[Recorded information]
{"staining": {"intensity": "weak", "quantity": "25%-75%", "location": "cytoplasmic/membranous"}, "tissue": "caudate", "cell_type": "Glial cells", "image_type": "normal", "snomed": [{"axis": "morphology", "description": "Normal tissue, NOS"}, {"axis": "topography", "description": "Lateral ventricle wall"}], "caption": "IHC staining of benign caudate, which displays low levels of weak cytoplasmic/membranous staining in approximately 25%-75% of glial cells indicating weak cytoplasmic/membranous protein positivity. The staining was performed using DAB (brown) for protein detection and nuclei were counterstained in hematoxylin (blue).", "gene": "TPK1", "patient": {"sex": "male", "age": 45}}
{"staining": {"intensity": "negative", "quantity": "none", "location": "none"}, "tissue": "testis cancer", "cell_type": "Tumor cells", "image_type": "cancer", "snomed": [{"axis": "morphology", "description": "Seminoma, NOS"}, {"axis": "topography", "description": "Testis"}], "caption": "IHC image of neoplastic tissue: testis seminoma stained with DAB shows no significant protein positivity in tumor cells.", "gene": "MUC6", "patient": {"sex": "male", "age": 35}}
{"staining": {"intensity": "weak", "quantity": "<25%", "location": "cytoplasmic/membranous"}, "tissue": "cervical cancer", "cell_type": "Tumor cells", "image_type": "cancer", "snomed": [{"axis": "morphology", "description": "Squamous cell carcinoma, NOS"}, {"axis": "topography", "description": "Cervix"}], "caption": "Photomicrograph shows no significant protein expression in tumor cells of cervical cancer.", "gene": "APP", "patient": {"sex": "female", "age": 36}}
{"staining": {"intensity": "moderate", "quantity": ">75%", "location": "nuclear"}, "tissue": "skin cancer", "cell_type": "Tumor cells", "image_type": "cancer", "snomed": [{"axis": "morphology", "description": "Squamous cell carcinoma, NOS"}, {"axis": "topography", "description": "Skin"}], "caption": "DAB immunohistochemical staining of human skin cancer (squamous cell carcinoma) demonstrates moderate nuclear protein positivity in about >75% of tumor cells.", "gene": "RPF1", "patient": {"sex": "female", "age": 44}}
[/Recorded information]
*Exercise instructions:*
Once you have read the material above, write all of it out again exactly.

*Response:*
{"staining": {"intensity": "weak", "quantity": "25%-75%", "location": "cytoplasmic/membranous"}, "tissue": "caudate", "cell_type": "Glial cells", "image_type": "normal", "snomed": [{"axis": "morphology", "description": "Normal tissue, NOS"}, {"axis": "topography", "description": "Lateral ventricle wall"}], "caption": "IHC staining of benign caudate, which displays low levels of weak cytoplasmic/membranous staining in approximately 25%-75% of glial cells indicating weak cytoplasmic/membranous protein positivity. The staining was performed using DAB (brown) for protein detection and nuclei were counterstained in hematoxylin (blue).", "gene": "TPK1", "patient": {"sex": "male", "age": 45}}
{"staining": {"intensity": "negative", "quantity": "none", "location": "none"}, "tissue": "testis cancer", "cell_type": "Tumor cells", "image_type": "cancer", "snomed": [{"axis": "morphology", "description": "Seminoma, NOS"}, {"axis": "topography", "description": "Testis"}], "caption": "IHC image of neoplastic tissue: testis seminoma stained with DAB shows no significant protein positivity in tumor cells.", "gene": "MUC6", "patient": {"sex": "male", "age": 35}}
{"staining": {"intensity": "weak", "quantity": "<25%", "location": "cytoplasmic/membranous"}, "tissue": "cervical cancer", "cell_type": "Tumor cells", "image_type": "cancer", "snomed": [{"axis": "morphology", "description": "Squamous cell carcinoma, NOS"}, {"axis": "topography", "description": "Cervix"}], "caption": "Photomicrograph shows no significant protein expression in tumor cells of cervical cancer.", "gene": "APP", "patient": {"sex": "female", "age": 36}}
{"staining": {"intensity": "moderate", "quantity": ">75%", "location": "nuclear"}, "tissue": "skin cancer", "cell_type": "Tumor cells", "image_type": "cancer", "snomed": [{"axis": "morphology", "description": "Squamous cell carcinoma, NOS"}, {"axis": "topography", "description": "Skin"}], "caption": "DAB immunohistochemical staining of human skin cancer (squamous cell carcinoma) demonstrates moderate nuclear protein positivity in about >75% of tumor cells.", "gene": "RPF1", "patient": {"sex": "female", "age": 44}}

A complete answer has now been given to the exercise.